(Dataset entries)
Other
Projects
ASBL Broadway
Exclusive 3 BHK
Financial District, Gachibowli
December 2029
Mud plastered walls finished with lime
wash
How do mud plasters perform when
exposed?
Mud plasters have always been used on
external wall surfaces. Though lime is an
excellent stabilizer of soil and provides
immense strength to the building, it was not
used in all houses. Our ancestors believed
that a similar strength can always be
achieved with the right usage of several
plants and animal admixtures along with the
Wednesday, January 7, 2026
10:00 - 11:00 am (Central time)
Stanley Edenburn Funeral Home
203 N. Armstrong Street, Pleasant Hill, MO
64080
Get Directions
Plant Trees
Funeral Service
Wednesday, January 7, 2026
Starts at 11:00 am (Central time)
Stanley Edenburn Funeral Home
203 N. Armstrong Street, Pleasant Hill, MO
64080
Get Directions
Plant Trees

---

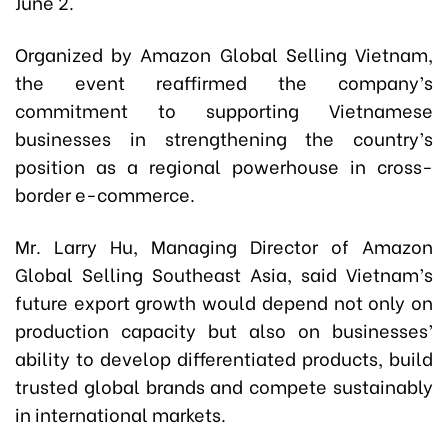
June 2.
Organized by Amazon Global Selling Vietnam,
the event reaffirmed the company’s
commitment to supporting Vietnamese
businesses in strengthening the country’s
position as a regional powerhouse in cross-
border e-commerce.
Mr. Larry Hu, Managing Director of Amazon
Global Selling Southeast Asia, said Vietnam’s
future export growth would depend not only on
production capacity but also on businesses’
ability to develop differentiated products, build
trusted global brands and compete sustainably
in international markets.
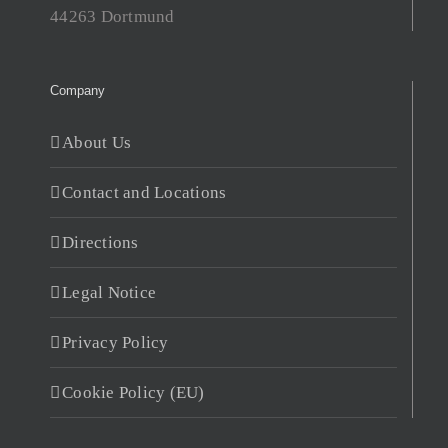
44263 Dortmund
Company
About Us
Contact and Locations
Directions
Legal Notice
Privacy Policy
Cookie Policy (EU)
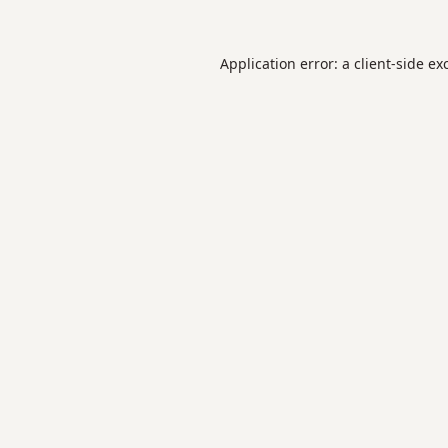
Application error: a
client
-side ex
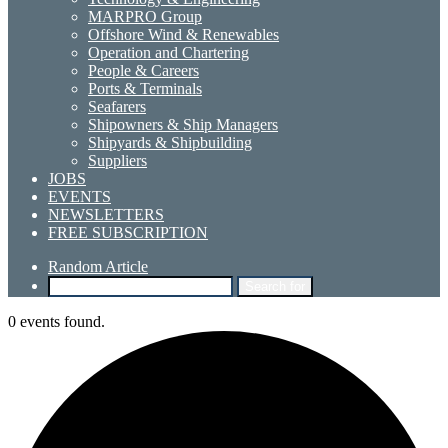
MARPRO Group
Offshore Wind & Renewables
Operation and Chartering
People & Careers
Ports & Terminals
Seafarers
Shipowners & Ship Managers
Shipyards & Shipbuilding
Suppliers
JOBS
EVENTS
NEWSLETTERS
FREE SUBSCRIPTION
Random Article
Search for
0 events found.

• _EXERCISE PROMPT_:
The lines to set down run from the line with "future export growth would depend not only on" up to and including the line with "0 events found." in the entries above. Reproduce them exactly, with no pictures.

• _TASK RESPONSE_:
future export growth would depend not only on
production capacity but also on businesses’
ability to develop differentiated products, build
trusted global brands and compete sustainably
in international markets.
44263 Dortmund
Company
About Us
Contact and Locations
Directions
Legal Notice
Privacy Policy
Cookie Policy (EU)
Application error: a
client
-side ex
MARPRO Group
Offshore Wind & Renewables
Operation and Chartering
People & Careers
Ports & Terminals
Seafarers
Shipowners & Ship Managers
Shipyards & Shipbuilding
Suppliers
JOBS
EVENTS
NEWSLETTERS
FREE SUBSCRIPTION
Random Article
Search for
0 events found.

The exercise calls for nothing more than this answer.